After barely tolerating the concussion screening that every student athlete has to go through, I went home just to be greeted with the news that major league baseball confirmed that it will limit deliberate collisions at home plate this season to avoid head injuries among other possibilities. While this may be in the best interest of player safety, it is a hazard that you are aware about when you sign up to play, as it is in any other sport. However, baseball is a little different. In an era where defense dominates and bores its fans, the MLB should be doing everything in its power to maintain all the excitement it possibly can.
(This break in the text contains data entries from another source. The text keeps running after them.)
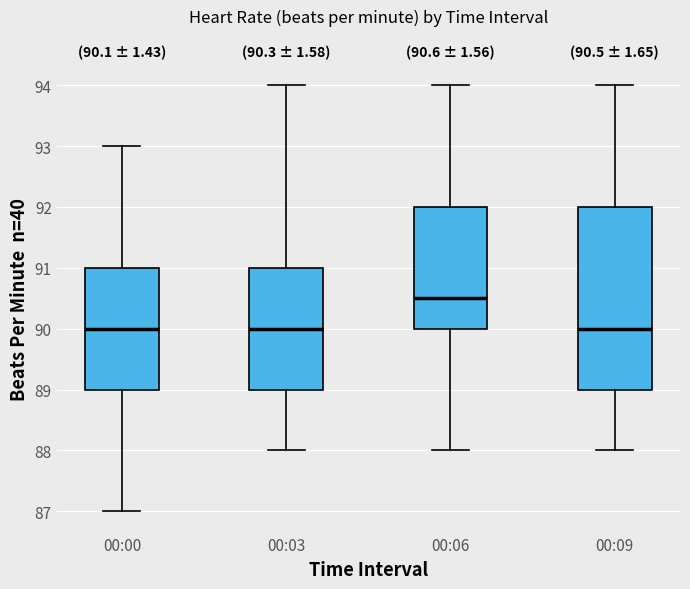

Which box is the tallest, from its lower edge to its upper edge?

00:09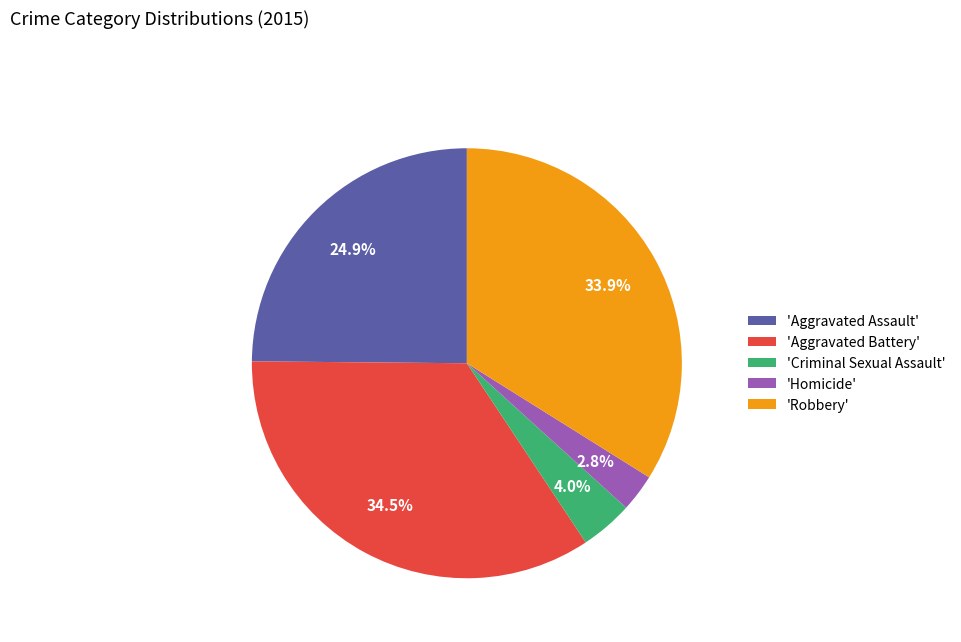

Which category has the biggest portion of the pie?

'Aggravated Battery'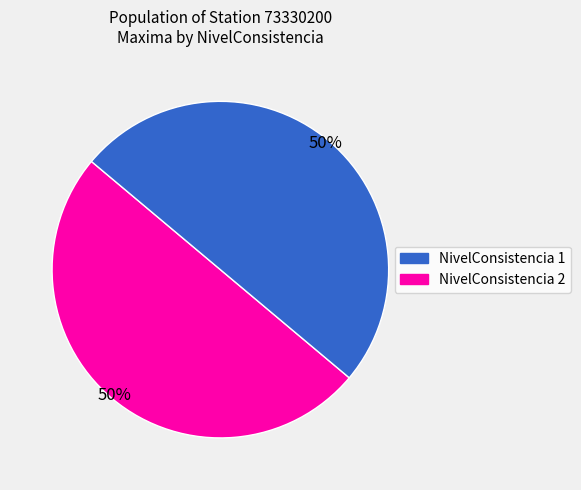

To the nearest percent, what is the average slice percentage?

50%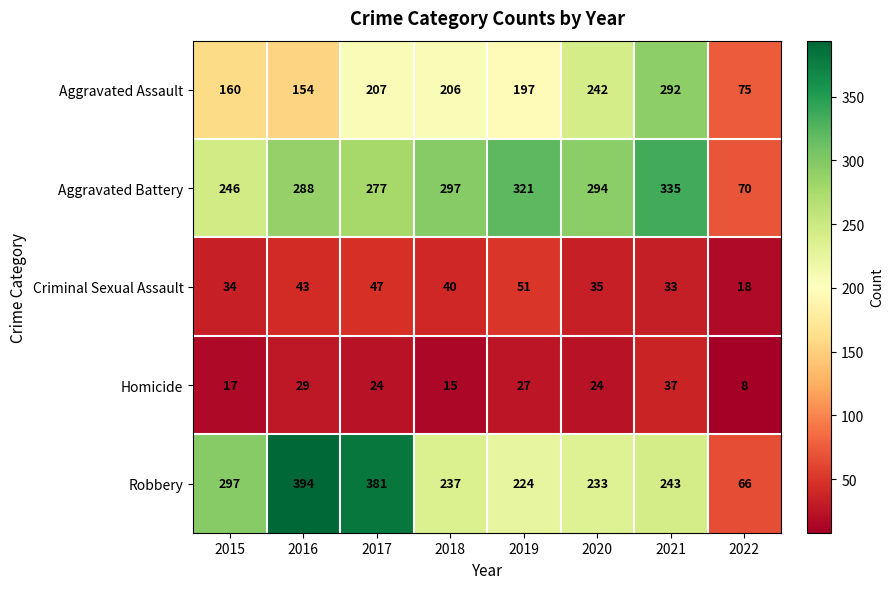

What is the average value of the Aggravated Assault series?

192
Even “The Colbert Report” took advantage of the league’s misguided decision, joking that the collisions “violate baseball’s long-standing ban on action.”

Now technically the rule is only supposed to ban collisions where the runner diverts from scoring to make contact with the catcher who does not have possession of the ball at the time. When the catcher blocks the plate with the ball collisions are still allowed. If contact is still allowed why not just leave it unregulated? There seems to be a growing, unrealistic expectation that catchers should not be hit at all.

It’s just going to create more issues that take away from what makes baseball the national pastime that it is. Umpires will have to use the new video playback option, another problematic idea, to decide which hits are legal and which ones are not. Baseball has become boring enough as it is, watching players get high-fived when they strike out as long as they were able to see five or six pitches in the at bat. Waiting around for a video review is only going to slow down games – if it’s even possible to make the sport any slower.

Pretty soon there are going to be rules not allowing runners to slide in to the guy at second base. If baseball really has the best interest of its fans at heart, those in charge should reconsider. The League needs to let the players play, let the fans get excited about something, and let baseball stay the way that made the sport America’s game.